# The First Derivative Test for Relative Maximum and Minimum - Concept

###### Explanation

The first derivative test is a way to find if a critical point of a continuous function is a relative minimum or maximum. Simply, if the first derivative is negative to the left of the critical point, and positive to the right of it, it is a relative minimum. If the **first derivative test** finds the first derivative is positive to the left of the critical point, and negative to the right of it, the critical point is a relative maximum.

###### Transcript

So we just learned about relative maxima and minima and I want to show you a test that shows how you can find them. The first derivative test and it starts out assuming that f is a continuous function and c is one of its critical points. If f prime is negative to the left of c and positive to the right then f has a relative minimum at c and if that prime is positive to the left of c and negative to the right then f has a relative maximum at c. Now let's see why this is true, I have drawings of this situation here, the first situation remember f prime was negative to the left of c and positive to the right. That means that the function f is decreasing to the left and increasing to the right so it makes sense that you should have a relative minimum here.

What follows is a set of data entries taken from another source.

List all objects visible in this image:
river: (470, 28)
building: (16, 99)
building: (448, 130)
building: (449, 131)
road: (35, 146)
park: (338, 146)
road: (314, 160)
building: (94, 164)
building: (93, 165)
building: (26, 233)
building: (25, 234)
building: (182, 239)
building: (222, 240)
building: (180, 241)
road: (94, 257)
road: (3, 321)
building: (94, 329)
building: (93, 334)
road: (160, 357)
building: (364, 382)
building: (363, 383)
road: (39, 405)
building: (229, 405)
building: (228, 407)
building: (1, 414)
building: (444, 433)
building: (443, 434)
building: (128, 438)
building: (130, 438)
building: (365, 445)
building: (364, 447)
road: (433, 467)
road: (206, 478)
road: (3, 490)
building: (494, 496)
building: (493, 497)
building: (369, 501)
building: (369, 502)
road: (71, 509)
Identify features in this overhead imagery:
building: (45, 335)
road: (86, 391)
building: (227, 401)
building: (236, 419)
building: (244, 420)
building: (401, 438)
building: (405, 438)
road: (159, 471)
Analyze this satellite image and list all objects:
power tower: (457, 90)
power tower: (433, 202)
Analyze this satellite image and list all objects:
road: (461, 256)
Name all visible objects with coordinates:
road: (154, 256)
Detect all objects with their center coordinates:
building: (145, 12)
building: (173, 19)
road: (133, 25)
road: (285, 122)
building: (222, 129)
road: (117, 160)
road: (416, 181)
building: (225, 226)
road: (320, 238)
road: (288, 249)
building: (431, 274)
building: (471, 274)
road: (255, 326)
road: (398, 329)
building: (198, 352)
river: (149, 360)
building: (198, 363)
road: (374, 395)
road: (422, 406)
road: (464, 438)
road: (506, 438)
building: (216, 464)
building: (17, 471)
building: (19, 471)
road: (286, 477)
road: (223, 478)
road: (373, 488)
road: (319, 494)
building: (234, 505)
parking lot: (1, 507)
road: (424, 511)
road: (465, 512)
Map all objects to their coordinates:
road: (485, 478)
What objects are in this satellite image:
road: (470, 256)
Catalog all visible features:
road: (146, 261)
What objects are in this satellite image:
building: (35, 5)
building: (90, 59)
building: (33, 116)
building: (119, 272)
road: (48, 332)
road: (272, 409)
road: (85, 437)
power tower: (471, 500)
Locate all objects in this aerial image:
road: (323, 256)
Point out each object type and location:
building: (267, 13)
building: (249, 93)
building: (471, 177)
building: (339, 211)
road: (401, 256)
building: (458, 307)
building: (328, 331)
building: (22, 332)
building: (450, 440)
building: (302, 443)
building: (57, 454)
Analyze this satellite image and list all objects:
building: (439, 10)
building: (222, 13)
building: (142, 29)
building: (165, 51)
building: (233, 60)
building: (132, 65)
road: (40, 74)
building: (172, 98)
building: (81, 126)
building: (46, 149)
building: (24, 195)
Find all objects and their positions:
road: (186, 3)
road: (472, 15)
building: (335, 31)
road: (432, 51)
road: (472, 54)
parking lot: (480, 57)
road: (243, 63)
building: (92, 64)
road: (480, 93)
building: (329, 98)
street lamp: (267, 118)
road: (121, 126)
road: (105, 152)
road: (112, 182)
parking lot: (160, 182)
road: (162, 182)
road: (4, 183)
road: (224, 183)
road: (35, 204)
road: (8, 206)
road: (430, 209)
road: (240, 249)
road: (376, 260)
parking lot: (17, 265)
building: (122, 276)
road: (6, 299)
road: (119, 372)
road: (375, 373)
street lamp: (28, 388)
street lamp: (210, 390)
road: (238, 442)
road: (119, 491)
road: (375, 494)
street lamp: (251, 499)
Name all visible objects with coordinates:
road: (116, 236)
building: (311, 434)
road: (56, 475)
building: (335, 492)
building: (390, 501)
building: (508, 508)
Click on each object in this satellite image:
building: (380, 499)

But remember what we're going to be searching for is where the derivative goes from negative to positive that will indicate a relative minimum. And here is the opposite situation you have the derivative going from positive to the left of c to negative to the right and the middle you've got a relative maximum. So we'll be looking for the function that go from positive and negative that indicates that it's going from increase into decreasing so that's why we get a relative maximum. This is called the first derivative test for relative maxima and minima.